Of course this project comes at a time when the humanities are facing stiff competition. Price-conscious students, encouraged by their parents, are choosing majors like political and computer science because it seems more practical. And the liberal arts are coming under fire from business leaders and families to justify their existence as the cost of college skyrockets.
“The ability to appeal to undergraduate students in a language that they understand is crucial to any 21st century discipline,” says Joseph Valente, a professor and Joyce scholar at the University of Buffalo.
Valente thinks Joyce, who opened Ireland’s first cinema, would have appreciated this digital project.
"He would not only have been happy about its cutting-edge technology, he would have been happy about its pop culture sensibility,” says Valente.
A sensibility that's transforming teaching techniques.
“University education is now flexed in a way that it has never been before," Valente says. "It's not bound by specific dimensions of the classroom; it’s not bound by the temporal dimensions of the class period.”
Jeffrey Selingo, editor of The Chronicle of Higher Education, agrees.
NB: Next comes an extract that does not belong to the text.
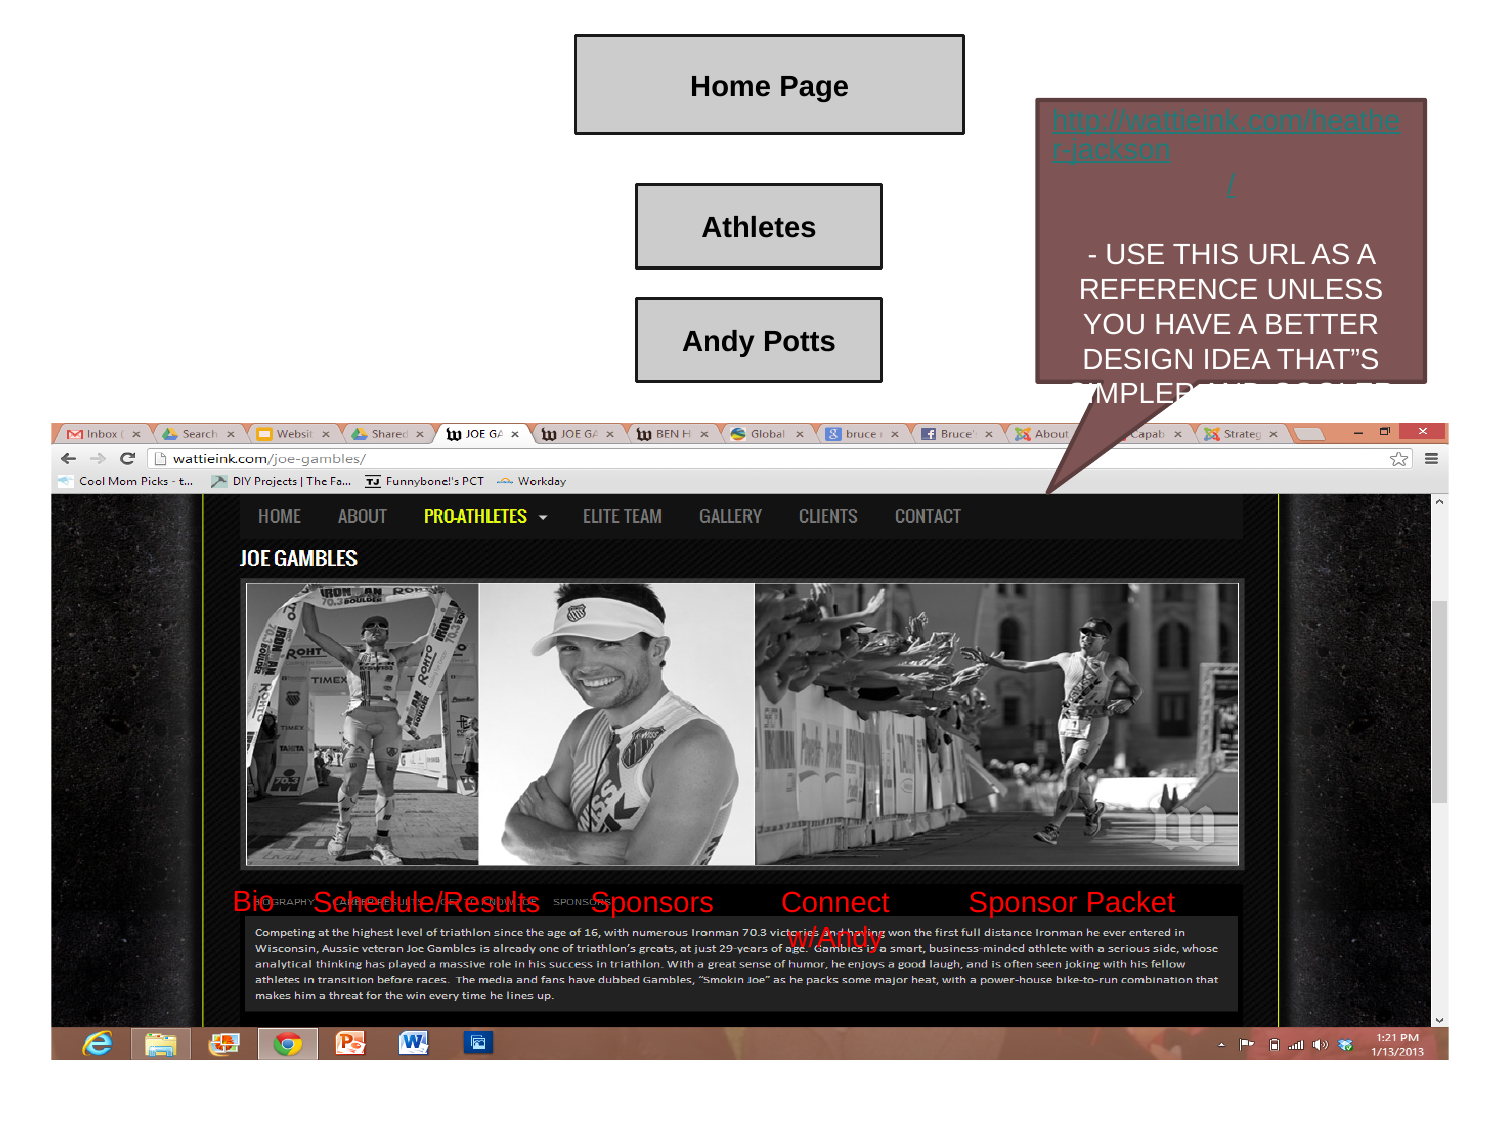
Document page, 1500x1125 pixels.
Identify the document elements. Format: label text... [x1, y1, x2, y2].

He points out that most 18-year-olds don’t want to attend school online, but they also don’t want the analogue experience with the professor at the front of the room lecturing at them for 60 to 90 minutes.
“And this idea that students come to the classroom much more prepared for a more in depth discussion, that is much more interesting than just sitting there and listening to a professor drone on for a while,” says Selingo.
The emergence of digital humanities, Selingo predicts, is just the beginning of a revolution.
“I think other disciplines will follow what the humanities are already doing in this area,” says Selingo.
And as students and faculty rethink higher education, some of them have already experienced an epiphany, one that might transform how we teach and learn.